Source extract:
▼

Minnesota Power to reduce emissions at Boswell coal power plant

Source:ALLETE

Minnesota Power, a division of ALLETE Inc. (NYSE: ALE), announces a decision by the Minnesota Public Utilities Commission (MPUC) that allows the company's Boswell Energy Center Unit 4 environmental retrofit to move forward in the regulatory process. The project will reduce mercury emissions by 90 percent at the company's largest and newest coal-fired power unit.

The Boswell 4 retrofit project, first announced in May 2012, will meet requirements in the EPA's Mercury Air Toxics Standards (MATS) Rule and the Minnesota Mercury Emission Reduction Act.

The Commission approved a motion that the installation of new environmental controls did not require an environmental assessment worksheet (EAW). During the hearing the company cited the Minnesota Pollution Control Agency's thorough review and favorable recommendation of the project as provided for under state law governing the Boswell 4 project. The Minnesota Center for Environmental Advocacy petitioned for an EAW on Minnesota Power's Boswell 4 project in April. An EAW is an assessment routinely done for new projects to determine potential environmental impact. Boswell Unit 4 which is capable of producing 585 megawatts of electricity has been meeting the region's energy needs since the 1980's.

"We appreciate the Commission's decision which allows us to progress on this important project without an unjustified and costly delay," said Margaret Hodnik, VP of Legislative and Regulatory Affairs for Minnesota Power. "A retrofitted Boswell 4 is a critical part of our Energy Forward strategy to balance our resource portfolio and further improve environmental performance while meeting our customers' expectations for affordable and reliable energy."

▲

Extracted entries:
▼

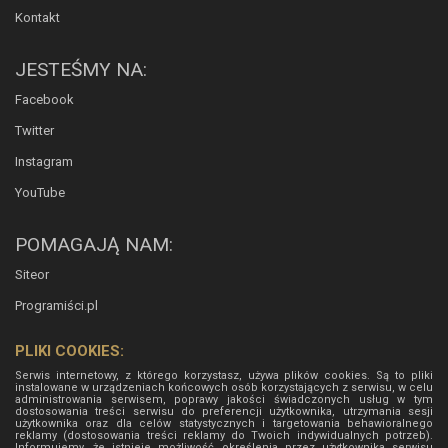
Kontakt
JESTEŚMY NA:
Facebook
Twitter
Instagram
YouTube
POMAGAJĄ NAM:
Siteor
Programiści.pl
PLIKI COOKIES:
Serwis internetowy, z którego korzystasz, używa plików cookies. Są to pliki
instalowane w urządzeniach końcowych osób korzystających z serwisu, w celu
administrowania serwisem, poprawy jakości świadczonych usług w tym
dostosowania treści serwisu do preferencji użytkownika, utrzymania sesji
użytkownika oraz dla celów statystycznych i targetowania behawioralnego
reklamy (dostosowania treści reklamy do Twoich indywidualnych potrzeb).
Informujemy, że istnieje możliwość określenia przez użytkownika serwisu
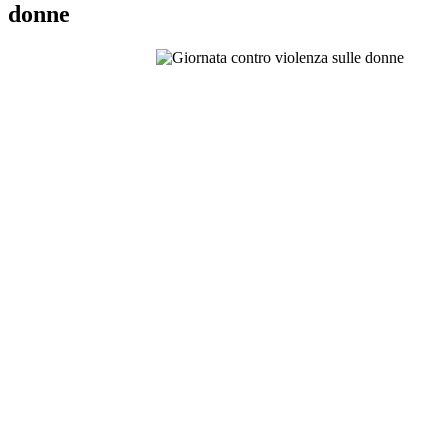
donne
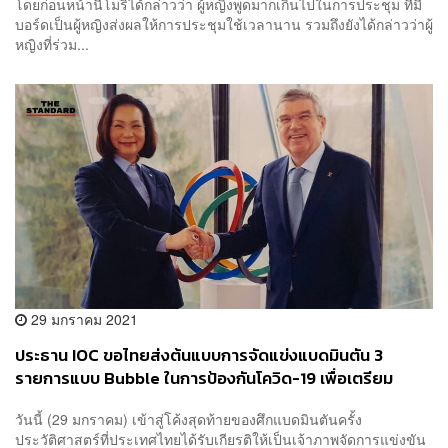
โดยก่อนหน้านี้โมริได้กล่าวว่า ผู้หญิงพูดมากเกินไปในการประชุม ที่มี
บอร์ดเป็นผู้หญิงส่งผลให้การประชุมใช้เวลานาน รวมถึงยังได้กล่าวว่าผู้
หญิงที่ร่วม...
29 มกราคม 2021
ประธาน IOC ขอไทยส่งต้นแบบการจัดแข่งแบดมินตัน 3
รายการแบบ Bubble ในการป้องกันโควิด-19 เพื่อเตรียม
พร้อมสำหรับ โตเกียวเกมส์ 2020
วันนี้ (29 มกราคม) เข้าสู่โค้งสุดท้ายของศึกแบดมินตันครั้ง
ประวัติศาสตร์ที่ประเทศไทยได้รับเกียรติให้เป็นเจ้าภาพจัดการแข่งขัน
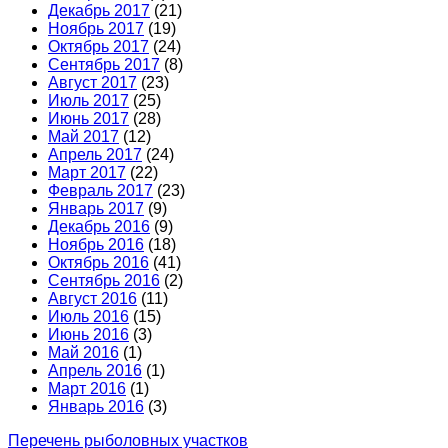
Декабрь 2017
(21)
Ноябрь 2017
(19)
Октябрь 2017
(24)
Сентябрь 2017
(8)
Август 2017
(23)
Июль 2017
(25)
Июнь 2017
(28)
Май 2017
(12)
Апрель 2017
(24)
Март 2017
(22)
Февраль 2017
(23)
Январь 2017
(9)
Декабрь 2016
(9)
Ноябрь 2016
(18)
Октябрь 2016
(41)
Сентябрь 2016
(2)
Август 2016
(11)
Июль 2016
(15)
Июнь 2016
(3)
Май 2016
(1)
Апрель 2016
(1)
Март 2016
(1)
Январь 2016
(3)
Перечень рыболовных участков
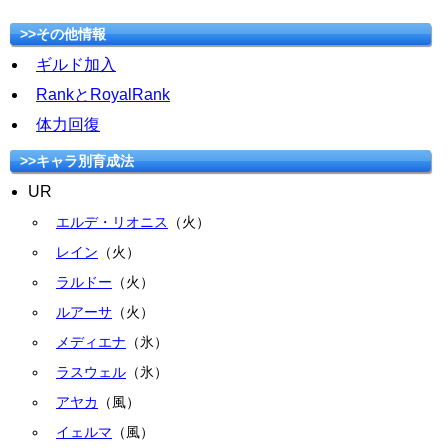
>>その他情報
ギルド加入
RankとRoyalRank
体力回復
>>キャラ別育成法
UR
エルデ・リオニス
（火）
レイン
（火）
ラルドー
（火）
ルアーサ
（火）
メディエナ
（氷）
ラスウェル
（氷）
アヤカ
（風）
イェルマ
（風）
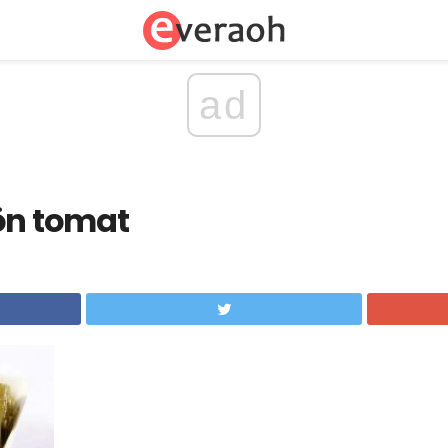
ad
ön tomat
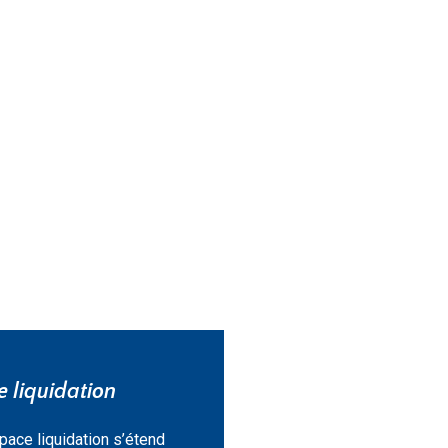
 liquidation
pace liquidation s’étend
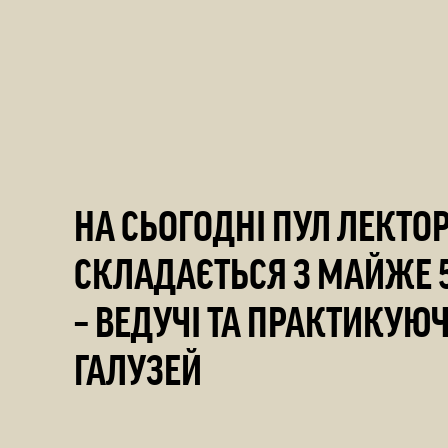
НА СЬОГОДНІ ПУЛ ЛЕКТО
СКЛАДАЄТЬСЯ З МАЙЖЕ 5
– ВЕДУЧІ ТА ПРАКТИКУЮЧ
ГАЛУЗЕЙ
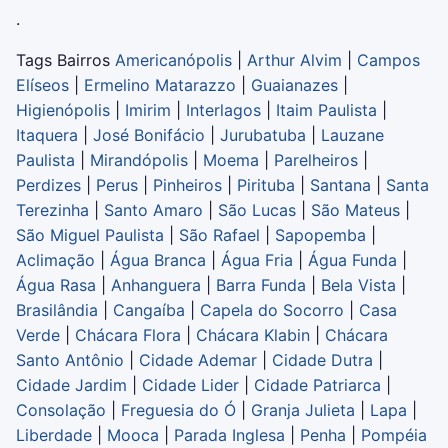
.
Tags Bairros
Americanópolis
|
Arthur Alvim
|
Campos
Elíseos
|
Ermelino Matarazzo
|
Guaianazes
|
Higienópolis
|
Imirim
|
Interlagos
|
Itaim Paulista
|
Itaquera
|
José Bonifácio
|
Jurubatuba
|
Lauzane
Paulista
|
Mirandópolis
|
Moema
|
Parelheiros
|
Perdizes
|
Perus
|
Pinheiros
|
Pirituba
|
Santana
|
Santa
Terezinha
|
Santo Amaro
|
São Lucas
|
São Mateus
|
São Miguel Paulista
|
São Rafael
|
Sapopemba
|
Aclimação
|
Água Branca
|
Água Fria
|
Água Funda
|
Água Rasa
|
Anhanguera
|
Barra Funda
|
Bela Vista
|
Brasilândia
|
Cangaíba
|
Capela do Socorro
|
Casa
Verde
|
Chácara Flora
|
Chácara Klabin
|
Chácara
Santo Antônio
|
Cidade Ademar
|
Cidade Dutra
|
Cidade Jardim
|
Cidade Lider
|
Cidade Patriarca
|
Consolação
|
Freguesia do Ó
|
Granja Julieta
|
Lapa
|
Liberdade
|
Mooca
|
Parada Inglesa
|
Penha
|
Pompéia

▲

Your goal: Write the next part of the press release about the Boswell coal plant retrofit, picking up after its last paragraph. You won't need the items for any of this.

Answer to the exercise:
Minnesota Power's long-term goal under its Energy Forward strategy is a generation mix that is one-third renewable, one-third natural gas and one-third coal-based. The Boswell 4 project, combined with $355 million in other emission reduction investments the company has made since 2006, will result in system-wide emission reductions of 70 percent by 2016.

More than four hundred letters from residents, unions, businesses, industry and other groups supporting Minnesota Power's emissions reduction project were filed with the MPUC. The Iron Range Legislative Delegation cited the importance of the Boswell Energy Center as an economic driver of the region and said an EAW would only delay environmental benefits and drive up costs to Minnesota Power's customers.

"Minnesota Power deeply appreciates the support its customers and other regional partners provided in favor of the Boswell 4 project," Hodnik said. "Through emission reductions, renewable energy additions and other actions, our Energy Forward plan is designed to give our customers reliable, cost effective and environmentally compliant power for decades to come."

Minnesota Power plans to begin construction on the $350 million project this summer, pending approval of an air permit from the MPCA.